Aux premiers jours de septembre 1914, les troupes allemandes sont aux portes de Paris, en Seine-et-Marne. L’état-major doit trouver une solution rapide pour acheminer des troupes, afin de contenir les soldats allemands les plus avancés sur notre territoire. Il faut impérativement transporter le plus rapidement possible des hommes pour contrer l’invasion de l’armée allemande.
La première idée est de recourir aux chemins de fer mais, les réseaux ferroviaires français sont (déjà à l’époque) complètement désorganisés et inefficaces. Sur ordre du général Gallieni, ce sont 1 100 taxis parisiens ainsi que quelques autocars qui sont réquisitionnés. L’objectif est de trouver un moyen de transport aux fantassins de la 7ème division d’infanterie. Ces voitures sont en majorité des Renault AG1 Landaulet en vogue à l’époque dans le parc des taxis de la capitale. Chaque taxi peut embarquer 5 personnes à la vitesse de 25 km/h.
C’est sur la place des Invalides que le premier convoi se forme. Les 600 premiers taxis de la Marne partent au cours de la nuit, direction Tremblay-lès-Gonesse, puis Le Mesnil-Amelot. Un second convoi de 700 taxis quitte les Invalides pour Gagny. Les valeureux taxis sont le 8 au matin aux portes de Nanteuil-le-Haudouin et Silly-le-Long.
Les troupes sont déposées et les chauffeurs de taxi repartent dans le sens inverse pour Paris. Détail amusant, les compagnies de taxi seront payées d’après les indications portées au compteur, comme pour n’importe quelle course.
Dans l’imaginaire collectif, cette épopée demeure comme un élément déterminant dans la victoire française. Dans les faits, les 6 000 soldats transportés par 600 taxis entre le 6 et le 8 septembre sont épuisés. Ils proviennent d’unités ayant subi de lourdes pertes, et leur impact sur le terrain sera mesuré, surtout que cela représente à peine 2 régiments. A l’échelle de la bataille, ce n’est pas déterminant militairement parlant. Le vrai succès de cette opération sera psychologique. Premièrement, elle porte un coup aux Allemands, par son ingéniosité et la surprise ainsi provoquée. L’épopée des taxis de la Marne marque également l’intégration de la société civile dans un conflit armé. La guerre entre dans une nouvelle ère. L’utilisation des machines, des véhicules de plus en plus perfectionnés peut faire basculer un conflit.
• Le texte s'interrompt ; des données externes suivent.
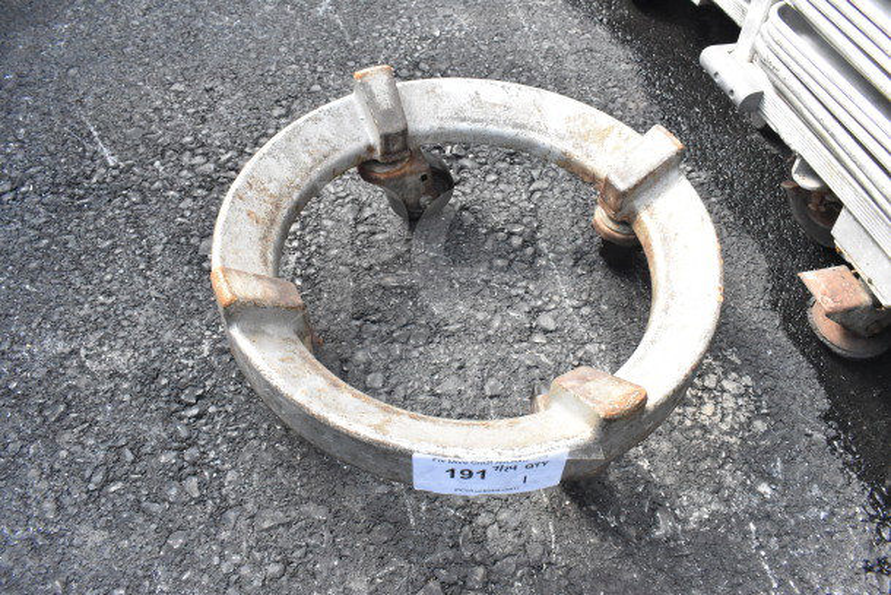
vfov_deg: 48.0
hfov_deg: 67.4
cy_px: 298
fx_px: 668
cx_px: 446
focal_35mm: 27
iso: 6400
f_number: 13
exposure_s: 1/640
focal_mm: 18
Mais surtout, cette opération se fait sous les yeux des Parisiens. Les habitants de la capitale voient partir et encouragent ces taxis qui vont sauver la France. Les taxis de la Marne sont entrés dans la légende. C’est le sentiment national qui en sort renforcé. La débrouillardise française en sort grandie. L’état-major tient avec cette belle histoire un bel outil de propagande pour fédérer tout un pays. Militairement, l’armée française, qui était en pleine déroute fait, grâce à ces taxis, une belle volte-face. Mieux, elle se remet à attaquer un ennemi allemand, qui de toute évidence ne s’y attendait pas.
Enfin, Le dernier chauffeur des taxis de la Marne, Kléber Berrier (en photo ci-dessous), disparaît en 1985.